Parallelization in Games: Codemasters Colin McRae Dirt 2
I am always on the hunt for gamedev industry parallelization approaches deployed in computer and video games. Typically I scribble down some bullet points about game parallelization infos I find to use as a reference later on - so: why not share it on the web? Here we start:
Todays issue of the Intel Visual Adrenaline Magazine (issue 4, 2009, web, pdf) contains the article The Muddy Beauty of DiRT* 2*: Where rally realism meets the raw road by Jon Jordan about Codemasters Colin McRae DiRT 2 ralley/driving game with some bits of technical details provided by Codemasters Gareth Thomas (senior graphics programmer).
DIRT2_morocco_04a picture by Codemasters, on Flickr
Following is a short overview of the parallelization info revealed in the article:
- Physics engine runs at minimum of 60 Hz - critical parts of it are simulated at 1,000 Hz
- PlayStation 3 and Xbox 360 as lead platforms, single- and multi-core PCs are also supported
- A tweaked version of Codemasters EGO game engine provides the main multi-threading and parallelization framework
- Task parallelism: rendering happens on one core, game logic and physics on another/other core(s)
- Tasks can be split off to other cores if available (It is unclear to me if the rendering, logic and physics tasks are meant here, or if smaller tasks from within these systems are described to allow scaling of performance or eye-candy with the number of cores)

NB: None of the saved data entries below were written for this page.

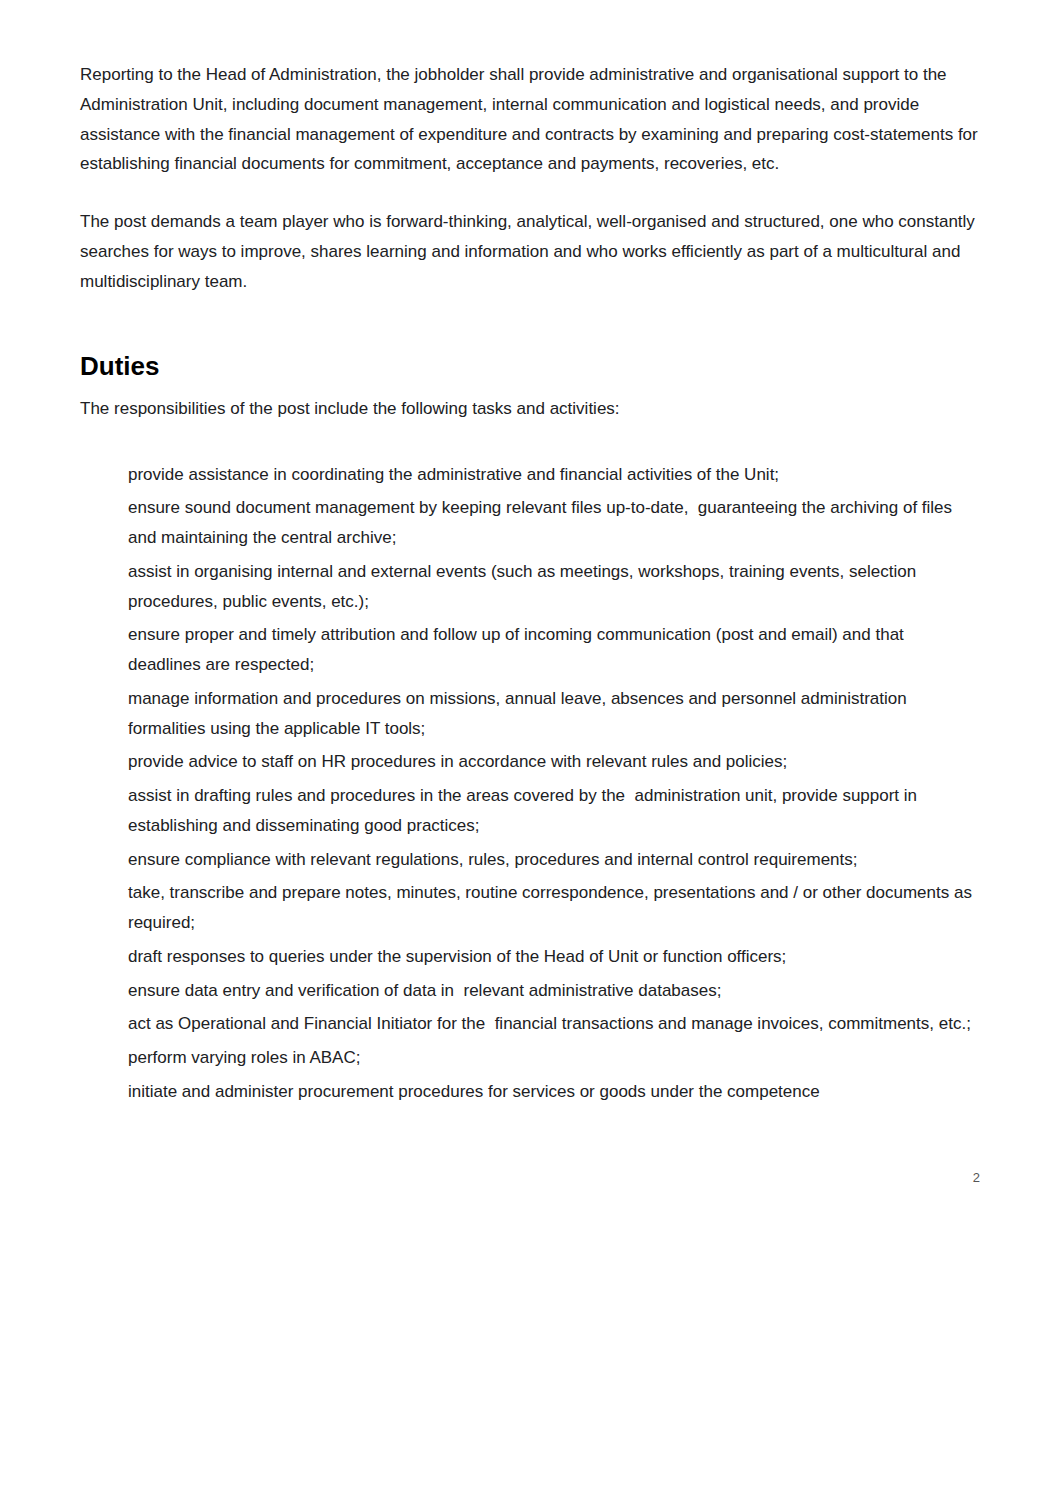Reporting to the Head of Administration, the jobholder shall provide administrative and organisational support to the Administration Unit, including document management, internal communication and logistical needs, and provide assistance with the financial management of expenditure and contracts by examining and preparing cost-statements for establishing financial documents for commitment, acceptance and payments, recoveries, etc.
The post demands a team player who is forward-thinking, analytical, well-organised and structured, one who constantly searches for ways to improve, shares learning and information and who works efficiently as part of a multicultural and multidisciplinary team.
Duties
The responsibilities of the post include the following tasks and activities:
provide assistance in coordinating the administrative and financial activities of the Unit;
ensure sound document management by keeping relevant files up-to-date, guaranteeing the archiving of files and maintaining the central archive;
assist in organising internal and external events (such as meetings, workshops, training events, selection procedures, public events, etc.);
ensure proper and timely attribution and follow up of incoming communication (post and email) and that deadlines are respected;
manage information and procedures on missions, annual leave, absences and personnel administration formalities using the applicable IT tools;
provide advice to staff on HR procedures in accordance with relevant rules and policies;
assist in drafting rules and procedures in the areas covered by the administration unit, provide support in establishing and disseminating good practices;
ensure compliance with relevant regulations, rules, procedures and internal control requirements;
take, transcribe and prepare notes, minutes, routine correspondence, presentations and / or other documents as required;
draft responses to queries under the supervision of the Head of Unit or function officers;
ensure data entry and verification of data in relevant administrative databases;
act as Operational and Financial Initiator for the financial transactions and manage invoices, commitments, etc.;
perform varying roles in ABAC;
initiate and administer procurement procedures for services or goods under the competence
2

- Processes are parallelized depending on the number of cores and threads of the host platform
- Worker maps specify how many threads the different subsystems use and the mapping between threads and actual cores
- XML files describe the worker maps for different platforms and parallel hardware configurations based on profiling
- In combination with different graphics resolutions for different systems, and enabling and disabling certain features like real-time environment maps on cars or dynamic shadows, worker maps enable hand-tuned scaling from lower-end to top-of-the-line machines
- Occlusion culling is done via offline pre-computed potentially-visible-set tables and real-time lookup into these tables
- At the beginning of a rendering frame visibility queries for main scene, shadows, and reflections are invoked on multiple threads. Results determine terrain and graphical object resultion/level-of detail and which hidden objects to cull
Summary and comments
Intel Visual Adrenaline Magazine articles typically don't delve deeply into technical details - and this article is no exception.
From the information that is revealed it looks like Codemasters EGO engine is a classical task parallel solution which models certain functional components of games (e.g. graphics, physics, game logic, etc.) as tasks. These tasks are statically mapped to specific threads/cores while satisfying inter-task (data-) dependencies. The mapping is controlled via XML files called worker maps.
I would have liked to get more information how the different tasks are distributed to cores and threads to learn if the parallelization approach described could scale to increasing core counts or where the scaling limits lie. The worker maps and the description of the task parallel system indicate a strong thinking in threads and a coarse-grained approach to parallelism (whole functional components/tasks are subject of threading). While this gains strong control of hardware-usage (which task to map to which core/thread) on todays multi-core machines it often also serverly limits scalability with increasing core counts.
In addition to the platform-static threading, other operations (e.g. visibility queries) can be invoked on available service threads. Depending on the am ount of operations/queries this can easily scale with core/thread count. The article doesn't explain if the queries are handled as jobs and entered into a job pool which then schedules them to available worker threads created at game start-time and destroyed at game-end-time, or if threads are created on the fly per query (which isn't advisable as thread creation and destruction is quite computationally expensive when done too often per main loop cycle).
I would be delighted if anyone with more legally shareable insight into the parallelization of Codemasters EGO engine could comment on the open questions and perhaps provide even more detailed insights into the technology behind the physics sim heavy and visually spectacular DiRT 2 game.
Bjoern